Allies and Morrison LLP is an architecture and urban planning practice based in London, with studios in Cambridge, Manchester, Dublin, Jeddah and Toronto. Founded in 1984, the practice is now one of Britain's largest architectural firms. The practice's work ranges from architecture and interior design to conservation and renovation of historic buildings to urbanism, planning, consultation and research. The firm's notable projects include the redevelopment of the Royal Festival Hall, the masterplan for the Queen Elizabeth Olympic Park, BBC Media Village and the redevelopment of King's Cross Central. The practice has a reputation for designing modernist, yet stylistically restrained buildings.
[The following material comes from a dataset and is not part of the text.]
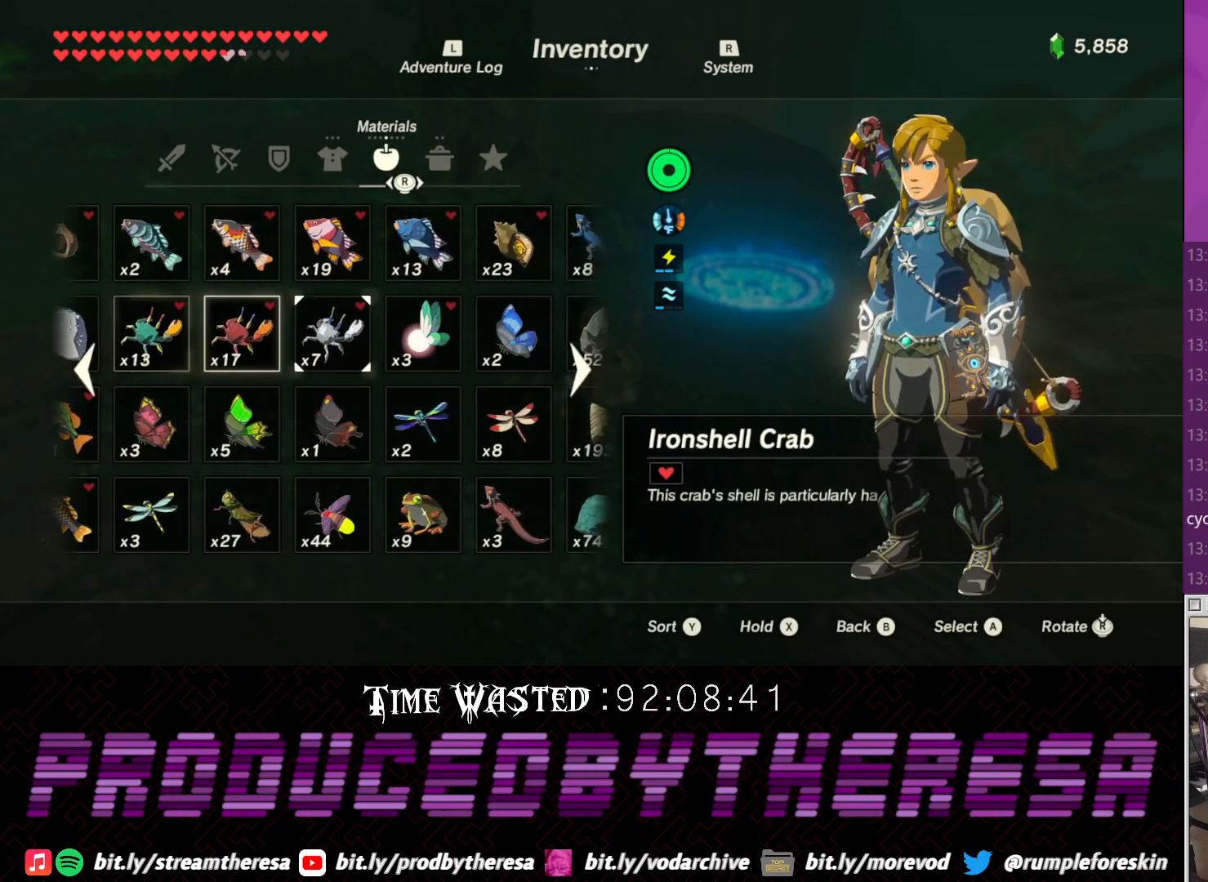
{"dt_ms": 500, "buttons": [], "left_stick": "center", "right_stick": "center", "events": [[367, "DPAD_RIGHT", "up"]]}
They have completed projects throughout the UK, and in Ireland, India, Africa and the Middle East and in North America. The practice's portfolio includes cultural, educational, public and housing projects.

==Work==
Buildings designed by Allies and Morrison include:
- Abbey Mills Pumping Station
- BBC Media Village, White City, London
- Brighton College Simon Smith Building
- Charles Street Car Park, Sheffield
- Chelsea College of Arts
- New home for London College of Fashion, Stratford
- New campus for London College of Communication, Elephant and Castle
- Fitzwilliam College, Cambridge University
- Ash Court, Library and Archive at Girton College, Cambridge University
- Highbury Square, redevelopment of Arsenal Stadium
- Horniman Museum extension
- London King's Cross railway station-St Pancras railway station Link
- Maurice Wohl Clinical Neuroscience Institute, King's College London
- Merton College, Oxford University
- University of Cambridge Sidgwick Site new buildings: Faculty of English and Cambridge Institute of Criminology
- Rambert Dance Company, South Bank, London
- Restoration of Queen's House, Greenwich
- Royal Albert Memorial Museum, Exeter
- Royal Festival Hall refurbishment
- Renovation and extension of Royal Observatory, Greenwich
- Sam Wanamaker Playhouse at Shakespeare's Globe
- South Yorkshire Police headquarters, Sheffield
- Two Fifty One mixed-use development, Elephant and Castle, London

Allies and Morrison masterplans include:
- King's Cross Central
- Madinat al Irfan, urban extension to Muscat
- Msheireb Downtown Doha
- Queen Elizabeth Olympic Park games and legacy masterplans (with EDAW)
- Stratford Waterfront, Queen Elizabeth Olympic Park Cultural and Education District
- Wood Wharf, extension to Canary Wharf, London
- Canada Water, London

The practice has won 41 RIBA Awards, 18 Civic Trust Awards and the 2015 AJ120 Practice of the Year award.